The worldly view Leveraging the return on my educational investment

Author: Adam Clayton

As far as investments go, nothing, except perhaps a house, weighs more heavily on an average person than a college degree. To spend more than two hundred thousand dollars over four years while we could be working puts us a few hundred thousand dollars and four years of work experience behind where we could be. However, we pay perhaps only two thirds of the investment into our education, with the other third of the cost to educate a single student coming from donations and returns from our endowment. Approaching the end of my Middlebury experience I feel a tinge of regret, and perhaps shame, for not having understood that I was beholden to others who had ensured such an opportunity would remain available to me.

Instead of looking at myself and wondering how I could change for the betterment of society, I have decided to project this realization onto others, and hopefully force them away from the mistakes I made. You see, college was not the most academic of learning experiences for me. The very nature of classroom learning was unappealing, and syllabi render books on subjects I would have enjoyed into unappealing requirements. Skim-reading books and writing papers in one or two days is common for all college students, but it is kind of ridiculous to do when I am given the opportunity to take four courses on nearly any academic subject I like.

Frankly, this college and many others are too lenient on its students, especially when the college is financing somewhere between 33% and 100% of our individual cost. Academic achievement requirements at this school are beyond minimal, because having done what I consider minimal work for a class one ends up with a grade of around a B. But to be put on probation or suspension one needs to fail classes and have a GPA that correlates with the petrol prices of yesteryear. Given that someone else is financing our education for almost twenty-five thousand dollars a year, the same amount of money someone at the bottom of the military ladder makes a year, should we not be required to work much harder and achieve much, much more?

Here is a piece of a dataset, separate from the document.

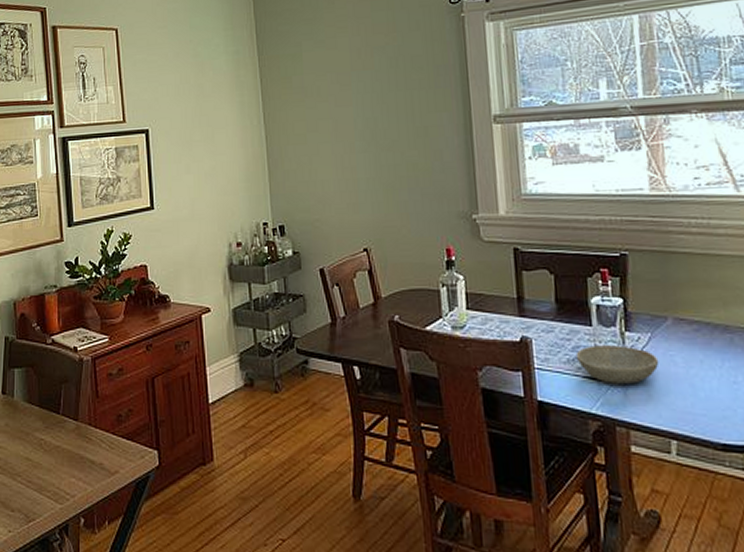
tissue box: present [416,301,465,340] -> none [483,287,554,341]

Class is the integral part of your college experience, and if one tries hard in class and on his assignments, he is given ample opportunity to excel, even if he is not the brightest of people. This opens the door to internships and jobs where the same mentality will get one noticed in a company full of lazy and arrogant, yet completely ignorant young people. But giving teenagers this advice is usually not enough, and it never worked on me. What is really needed to make sure this college's investment in each individual student is realized, is a much more intense and demanding expectation of our student community. Higher minimum grade requirements and a more exposing grading system is a stick that I wish I had been beaten with.

Another possibility would be required student jobs or community service that taught both important skills and a little humility while helping the campus, as well as an understanding about what the amazing facilities and cleaning staff does to keep this college beyond our expectations. When our society is willing to fund your education to the same amount of money it gives a soldier in Iraq, college is not just what you want to make of it, but what you have to make of it, and not with the sole expectation of getting an investment banking job. College is about bettering yourself academically and emotionally, but the real goal of that is to better the communities we live in be it locally or globally, and a good place to start doing that would be right here.